» Ce n’est pas que personne fasse expressément ces sortes de raisonnements : il a cent mille livres de rente, donc il a raison ; il est de grande naissance, donc on doit croire ce qu’il avance comme véritable ; c’est un homme qui n’a point de bien, il a donc tort : néanmoins il se passe quelque chose de semblable dans l’esprit de la plupart des hommes, et qui emporte leur jugement sans qu’ils y pensent.
» Il s’est trouvé des philosophes qui ont fait profession de nier la possibilité de la science, et qui ont même établi sur ce fondement toute leur philosophie ; et entre ces philosophes, les uns se sont contentés de nier la certitude en admettant la vraisemblance ; et ce sont les nouveaux académiciens : les autres, qui sont les pyrrhoniens, ont même nié cette vraisemblance, et ont prétendu que toutes choses étaient également obscures et incertaines.

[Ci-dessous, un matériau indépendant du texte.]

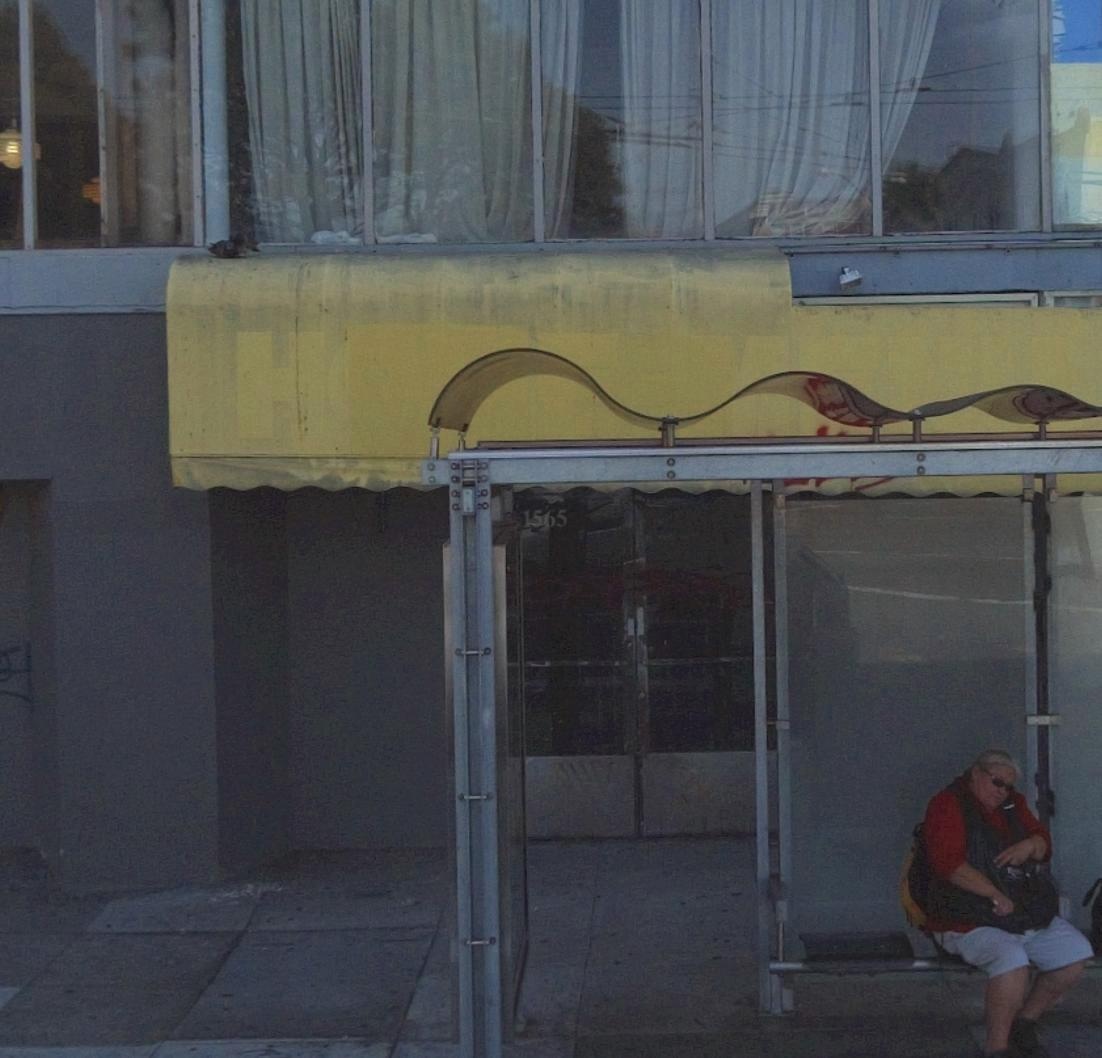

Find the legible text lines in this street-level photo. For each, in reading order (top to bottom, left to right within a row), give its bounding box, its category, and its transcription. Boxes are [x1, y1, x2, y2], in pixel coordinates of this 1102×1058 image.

» Il y a de la certitude et de l’incertitude et dans l’esprit et dans les sens ; et ce serait une faute égale de vouloir faire passer toutes choses ou pour certaines ou pour incertaines.
» On peut appeler généralement méthode l’art de bien disposer une suite de plusieurs pensées, ou pour découvrir la vérité quand nous l’ignorons, ou pour la prouver aux autres quand nous la connaissons déjà.
» Ainsi, il y a deux sortes de méthodes : l’une pour découvrir la vérité, qu’on appelle analyse ou méthode de résolution, et qu’on peut aussi appeler méthode d’invention ; et l’autre pour la faire entendre aux autres, quand on l’a trouvée, qu’on appelle synthèse ou méthode de composition et qu’on peut aussi appeler méthode de doctrine.
» De quelque nature que soit la question que l’on propose à résoudre, la première chose qu’il faut faire est de concevoir nettement et distinctement ce que c’est précisément qu’on demande, c’est-à-dire quel est le point précis de la question.
» Lors donc qu’on a bien examiné les conditions qui désignent et qui marquent ce qu’il y a d’inconnu dans la question, il faut ensuite examiner ce qu’il y a de connu, puisque c’est par là qu’on doit arriver à la connaissance de ce qui est inconnu.
» Cette méthode consiste principalement à commencer par les choses les plus générales et les plus simples, pour passer aux moins générales et plus composées.
1. Ne laisser aucun des termes un peu obscurs ou équivoques sans le définir.